Anderhalf jaar na de Summer of Love las ik als achttienjarige Turks fruit. Het zou voor altijd mijn favoriete liefdesroman blijven. Zó opwindend kon het leven zijn, zo onbekrompen, onburgerlijk, hartstochtelijk, geil. Je moest ervoor in Amsterdam zijn, erop los leven zonder geld, overdag vrijen, ’s avonds naar de film en nachtconcerten en daarna slapen in de armen van je lief.
Turksfruit staat voor waar ik naar snakte: een leven als een man. Want het was niet de gedienstige Olga met wie ik me identificeerde, maar haar bruisende geliefde. Olga vertedert hem zoals een kind je vertedert omdat het denkt dat De kersentuin een boomgaard is met onbeperkt smullen.

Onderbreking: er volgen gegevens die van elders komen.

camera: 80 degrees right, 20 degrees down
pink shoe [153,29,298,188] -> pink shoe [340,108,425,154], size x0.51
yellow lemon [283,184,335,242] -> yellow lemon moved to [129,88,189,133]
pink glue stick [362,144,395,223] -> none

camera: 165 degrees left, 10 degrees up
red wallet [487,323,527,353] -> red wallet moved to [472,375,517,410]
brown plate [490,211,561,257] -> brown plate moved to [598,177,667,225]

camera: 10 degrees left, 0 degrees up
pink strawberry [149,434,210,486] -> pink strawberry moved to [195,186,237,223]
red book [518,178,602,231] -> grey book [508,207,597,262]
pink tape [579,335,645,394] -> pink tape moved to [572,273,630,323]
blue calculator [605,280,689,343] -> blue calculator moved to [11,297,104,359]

Hij aanbidt haar ‘obscene lijf’ zolang hij daar de baas over is en vindt het fijn dat ze ‘op een fantastische manier voor het huishouden zorgt’. Om hun eten te betalen werkt ze voor een gulden per uur in een fabriek.

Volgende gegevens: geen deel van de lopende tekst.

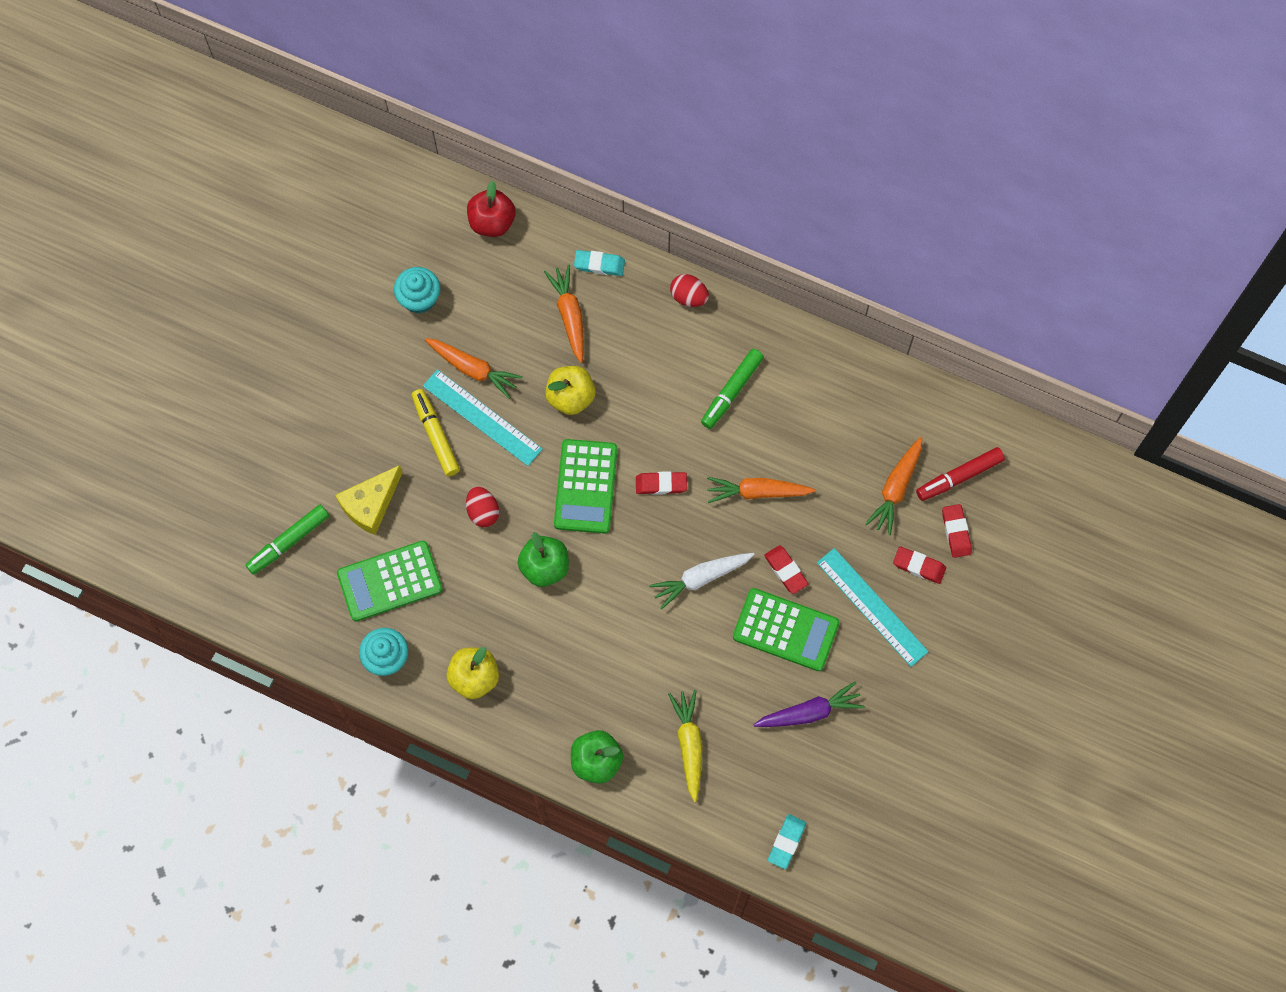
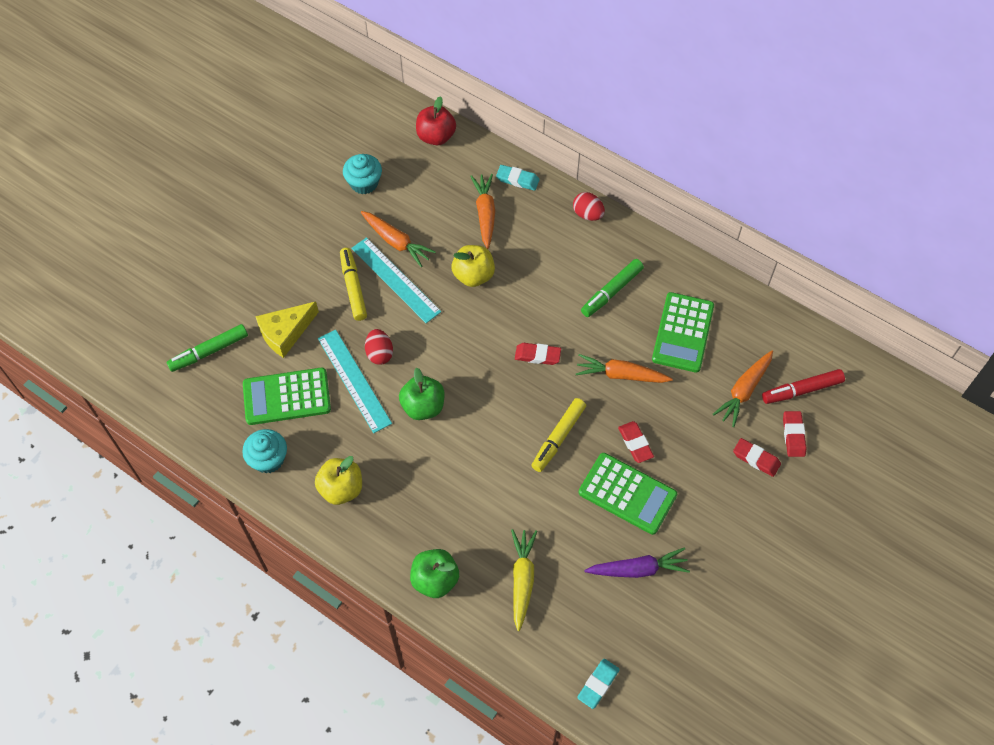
camera: 10 degrees right, 10 degrees down
green calculator [554,439,618,534] -> green calculator moved to [652,292,714,373]
white carrot [649,553,755,610] -> yellow marker [531,398,586,472]
turquoise ruler [817,548,929,667] -> turquoise ruler moved to [318,330,392,433]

Zodra ze door van hem te scheiden ‘het bestuur (krijgt) over haar roerende en onroerende zaken en het vrije genot van vruchten’, is het afgelopen met de vertedering. De ik-figuur vindt Olga ineens een hoer, ‘een juffrouw waar wel wat mee te beginnen valt’, ‘een op drift geraakte meid uit de provincie’. Pas als ze stervende is en opnieuw van hem afhankelijk verandert ze weer in het meisje van zijn dromen met wie hij zo ‘beestachtig gelukkig’ leefde.

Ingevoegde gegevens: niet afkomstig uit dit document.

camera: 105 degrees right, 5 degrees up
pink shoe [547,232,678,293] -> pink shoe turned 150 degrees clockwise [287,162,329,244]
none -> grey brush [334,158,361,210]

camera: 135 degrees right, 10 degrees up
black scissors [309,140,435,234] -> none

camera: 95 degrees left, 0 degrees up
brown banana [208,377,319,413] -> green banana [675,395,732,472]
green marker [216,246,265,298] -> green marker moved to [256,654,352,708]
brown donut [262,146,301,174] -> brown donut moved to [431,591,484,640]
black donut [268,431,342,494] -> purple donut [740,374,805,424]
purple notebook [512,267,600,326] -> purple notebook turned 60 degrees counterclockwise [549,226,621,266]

Voor haar was het een nachtmerrie. Achteraf verwijt ze haar zelfverklaarde Tarzan dat ze zich ‘opgesloten had gevoeld en in al die jaren geen een keer alleen de stad in was geweest’ en dat hij ‘veel te vaak met haar naar bed ging. (…) Ze had het uitgerekend, soms zeven keer op een dag. Dat was niet normaal meer.’
Nee, liefde is niet normaal. Liefde is een droom, waarin ik dankzij Jan Wolkers ben gaan geloven.